$2B offshore wind farm gets R.I. approval

Providence Journal | Alex Kuffner | February 26, 2019

NARRAGANSETT — Vineyard Wind cleared a major hurdle on Tuesday when Rhode Island coastal regulators determined the $2-billion wind farm proposed in offshore waters to be consistent with state policies.

Although the 84-turbine project is planned in Atlantic Ocean waters south of Martha’s Vineyard where the federal Bureau of Ocean Energy Management holds lead permitting authority, it needs consistency certifications from the Rhode Island Coastal Resources Management Council and its counterpart in Massachusetts primarily because it would affect the states’ fishing industries.

With the Massachusetts approval still under consideration, the decision from the Rhode Island coastal council represents a step forward for a project that has divided opinion and would have come as a relief to Vineyard Wind.

“It has a been a long process. It has been a very intense process. It has also been a process when emotions have run high from time to time,” said company CEO Lars Pedersen.

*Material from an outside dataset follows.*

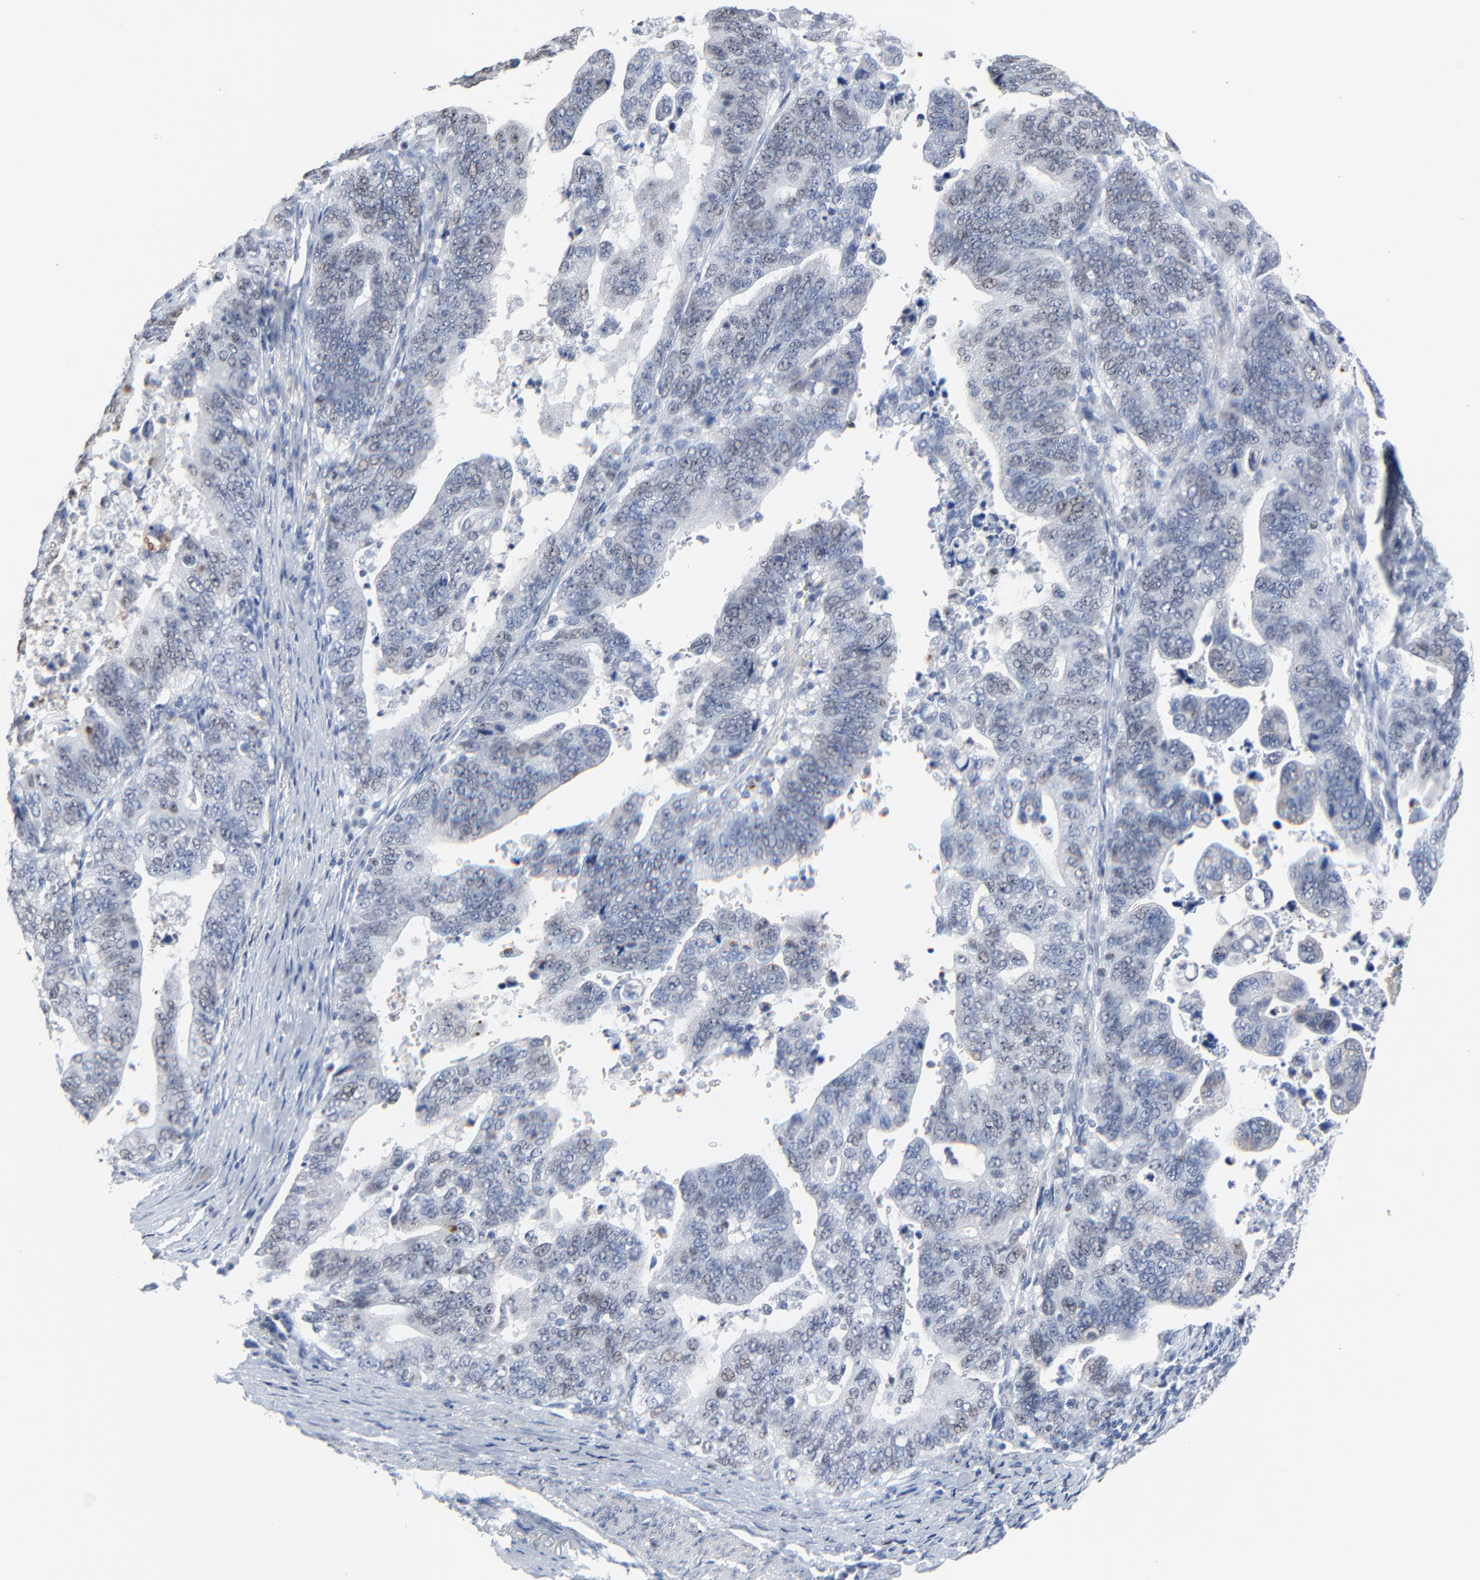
{"staining": {"intensity": "weak", "quantity": "<25%", "location": "nuclear"}, "tissue": "stomach cancer", "cell_type": "Tumor cells", "image_type": "cancer", "snomed": [{"axis": "morphology", "description": "Adenocarcinoma, NOS"}, {"axis": "topography", "description": "Stomach, upper"}], "caption": "This histopathology image is of adenocarcinoma (stomach) stained with immunohistochemistry (IHC) to label a protein in brown with the nuclei are counter-stained blue. There is no staining in tumor cells.", "gene": "BIRC3", "patient": {"sex": "female", "age": 50}}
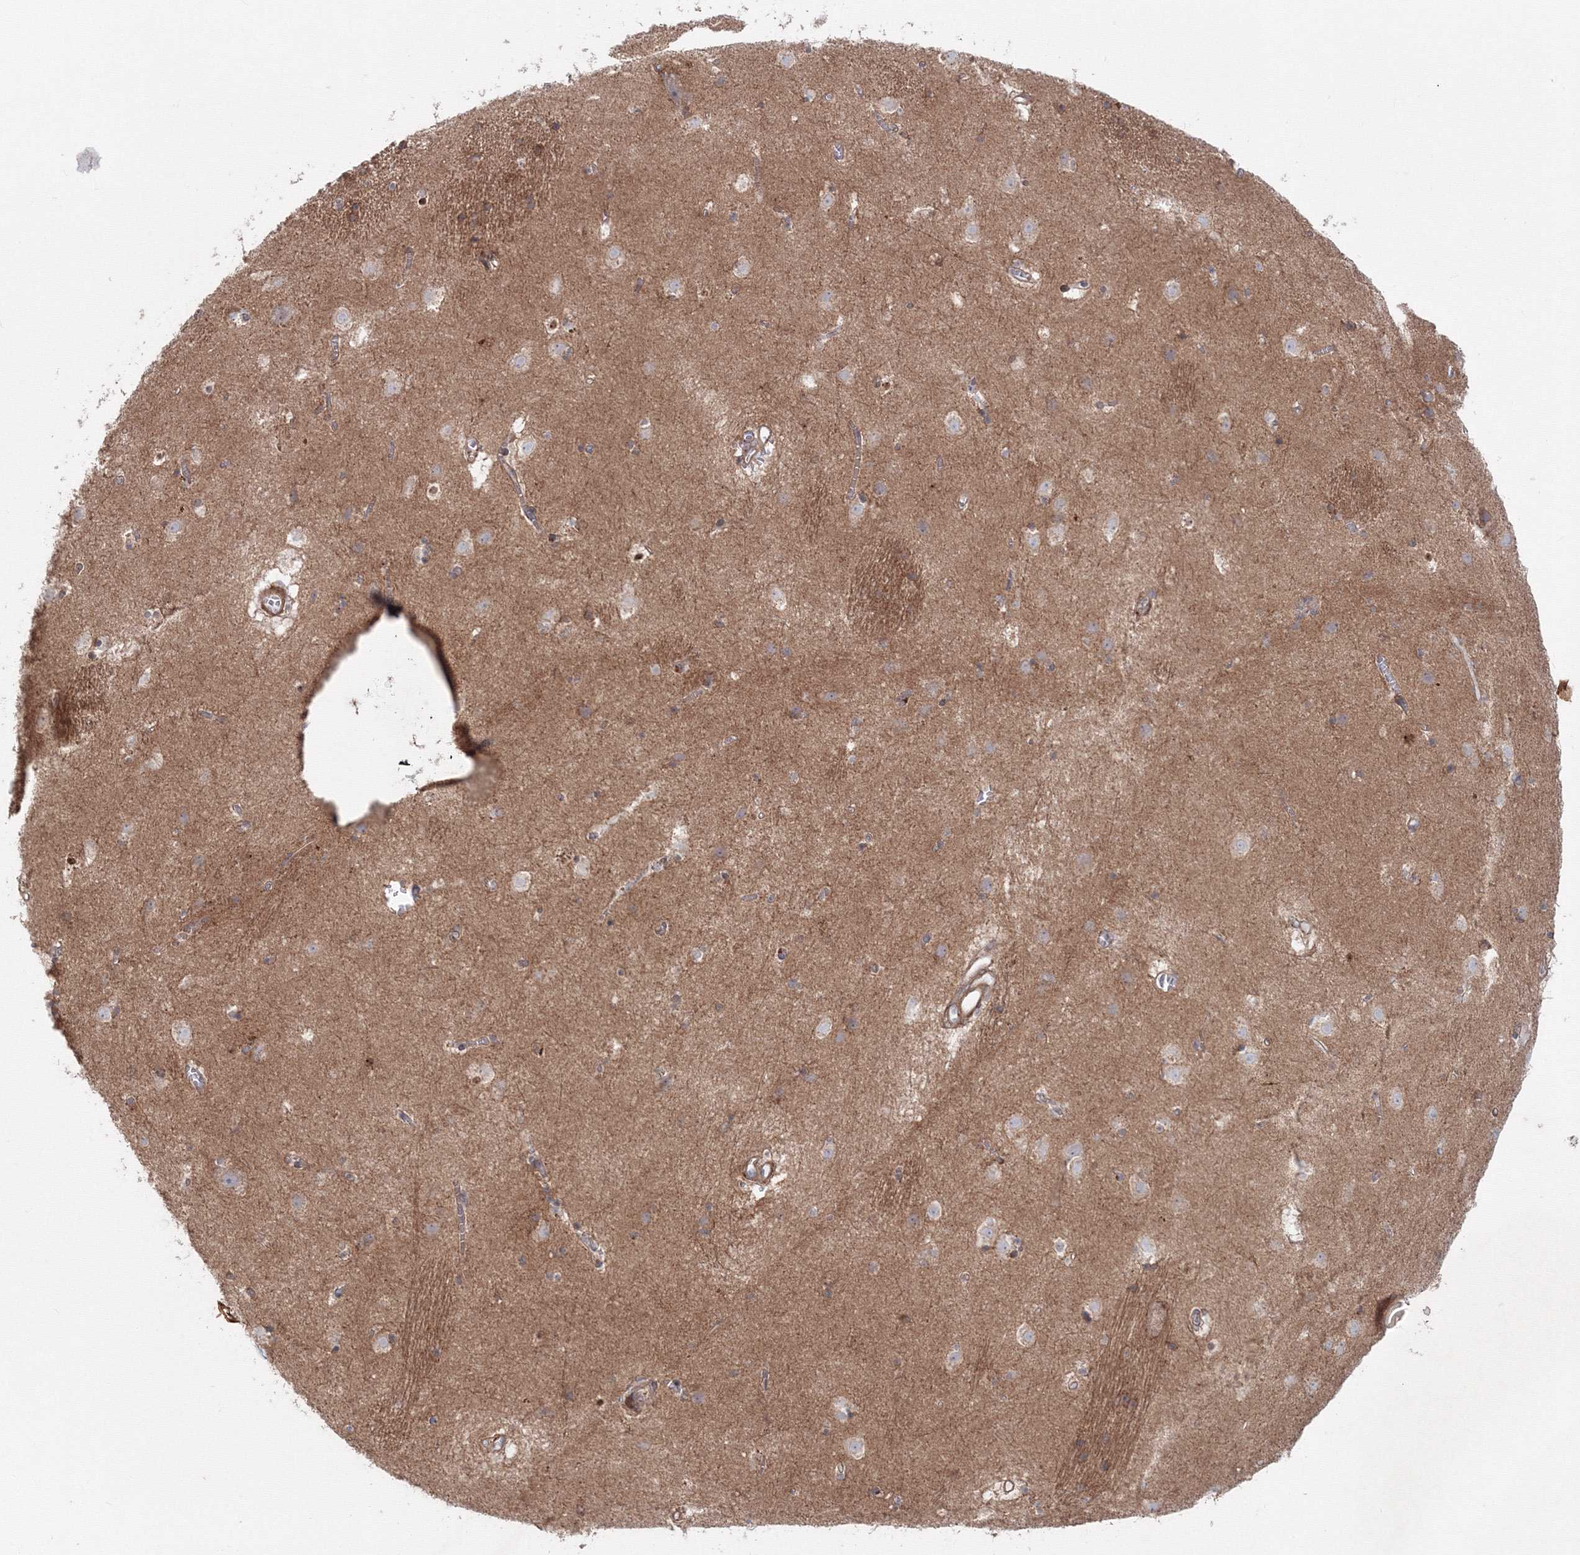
{"staining": {"intensity": "moderate", "quantity": "25%-75%", "location": "cytoplasmic/membranous"}, "tissue": "caudate", "cell_type": "Glial cells", "image_type": "normal", "snomed": [{"axis": "morphology", "description": "Normal tissue, NOS"}, {"axis": "topography", "description": "Lateral ventricle wall"}], "caption": "This is a histology image of IHC staining of normal caudate, which shows moderate staining in the cytoplasmic/membranous of glial cells.", "gene": "SH3PXD2A", "patient": {"sex": "male", "age": 70}}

Even though the Rhode Island council ended up voting unanimously in favor of the wind farm, it was far from certain until just a few days ago whether Vineyard Wind would be able to secure the approval at all.

A months-long dispute with Rhode Island fishermen who argue that the wind farm would effectively block them from accessing fishing grounds rich in squid, lobster and other species had snarled the process for the New Bedford-based company.

But a turning point came on Saturday when the Fishermen’s Advisory Board, the group that advises the coastal council on fishing issues related to offshore wind, accepted a compensation package from Vineyard Wind that includes the creation of two funds totaling $16.7 million.

Board members made it clear, however, that they were only approving the deal reluctantly, each of them saying that they felt marginalized by a process that they argue favors offshore wind developers like Vineyard Wind over the fishing industry.

They ended up approving the deal because it front-loads payments to the funds, so the actual value of the package was higher than Vineyard Wind’s original offer last month that spread out the payments more evenly over the projected 30-year life of the wind farm.